→ Problem description
Pull out every line in the listing below that contains the string "networks". Treat uppercase and lowercase letters as different.
+===+
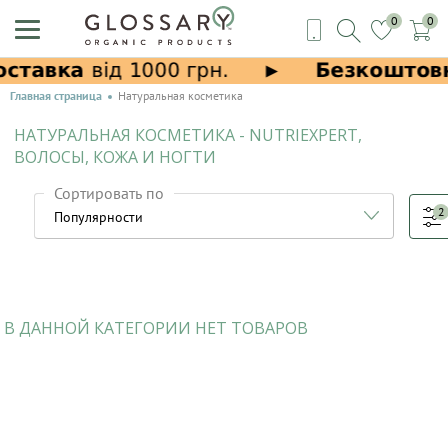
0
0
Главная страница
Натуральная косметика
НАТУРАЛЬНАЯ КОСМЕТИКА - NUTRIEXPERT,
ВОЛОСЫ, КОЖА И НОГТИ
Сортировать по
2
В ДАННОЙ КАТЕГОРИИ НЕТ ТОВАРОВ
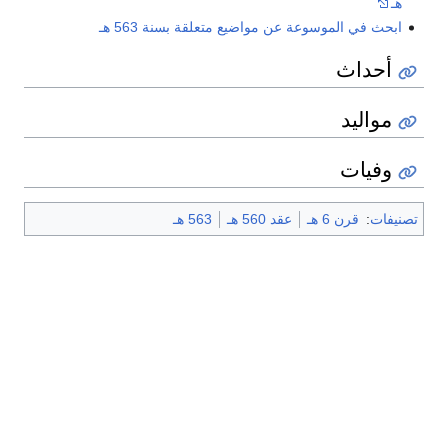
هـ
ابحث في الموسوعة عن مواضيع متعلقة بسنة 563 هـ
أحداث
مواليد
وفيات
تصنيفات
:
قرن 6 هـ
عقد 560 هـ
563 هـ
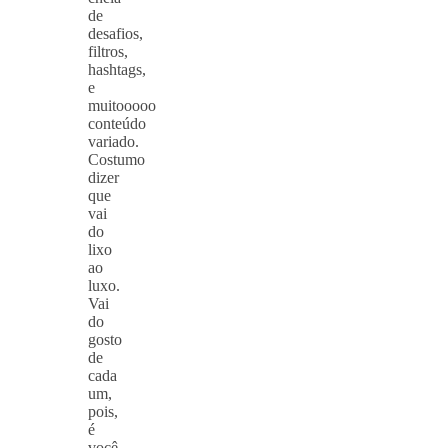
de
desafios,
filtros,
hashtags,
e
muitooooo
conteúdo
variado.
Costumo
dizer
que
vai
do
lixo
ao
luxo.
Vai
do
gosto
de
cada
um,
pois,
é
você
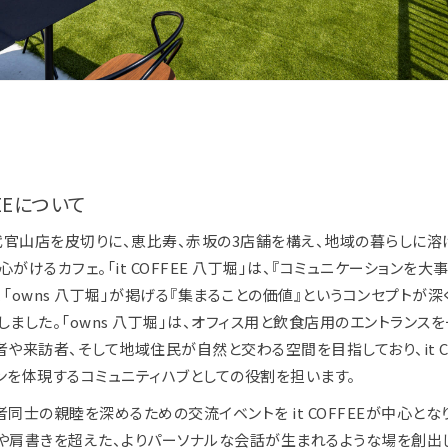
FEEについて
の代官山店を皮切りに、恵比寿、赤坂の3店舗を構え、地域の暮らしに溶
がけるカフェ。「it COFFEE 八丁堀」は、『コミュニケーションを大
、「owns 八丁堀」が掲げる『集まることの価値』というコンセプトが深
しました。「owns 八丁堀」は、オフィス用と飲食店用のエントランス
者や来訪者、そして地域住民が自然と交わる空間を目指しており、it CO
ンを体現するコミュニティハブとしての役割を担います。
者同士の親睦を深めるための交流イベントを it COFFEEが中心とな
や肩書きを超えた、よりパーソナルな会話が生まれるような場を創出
+===+
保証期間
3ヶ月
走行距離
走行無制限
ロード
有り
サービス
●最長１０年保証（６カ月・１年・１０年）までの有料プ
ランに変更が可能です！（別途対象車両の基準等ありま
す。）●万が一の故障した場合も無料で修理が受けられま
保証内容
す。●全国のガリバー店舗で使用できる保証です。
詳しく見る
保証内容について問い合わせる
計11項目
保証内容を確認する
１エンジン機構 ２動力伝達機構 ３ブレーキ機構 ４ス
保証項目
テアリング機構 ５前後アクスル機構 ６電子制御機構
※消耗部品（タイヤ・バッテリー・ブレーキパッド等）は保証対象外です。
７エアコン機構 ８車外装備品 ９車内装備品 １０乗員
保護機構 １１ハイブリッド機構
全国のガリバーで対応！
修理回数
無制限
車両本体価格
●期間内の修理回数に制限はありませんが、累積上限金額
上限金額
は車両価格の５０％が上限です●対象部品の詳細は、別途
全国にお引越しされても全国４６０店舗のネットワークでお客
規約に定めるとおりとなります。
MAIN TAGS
+===+
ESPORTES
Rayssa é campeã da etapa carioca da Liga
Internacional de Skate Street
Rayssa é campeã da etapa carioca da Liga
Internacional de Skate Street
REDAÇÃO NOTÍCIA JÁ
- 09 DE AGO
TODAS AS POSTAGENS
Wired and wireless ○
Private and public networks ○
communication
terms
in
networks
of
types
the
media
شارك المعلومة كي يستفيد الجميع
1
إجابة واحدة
+===+
→ Written reply
Private and public networks ○
networks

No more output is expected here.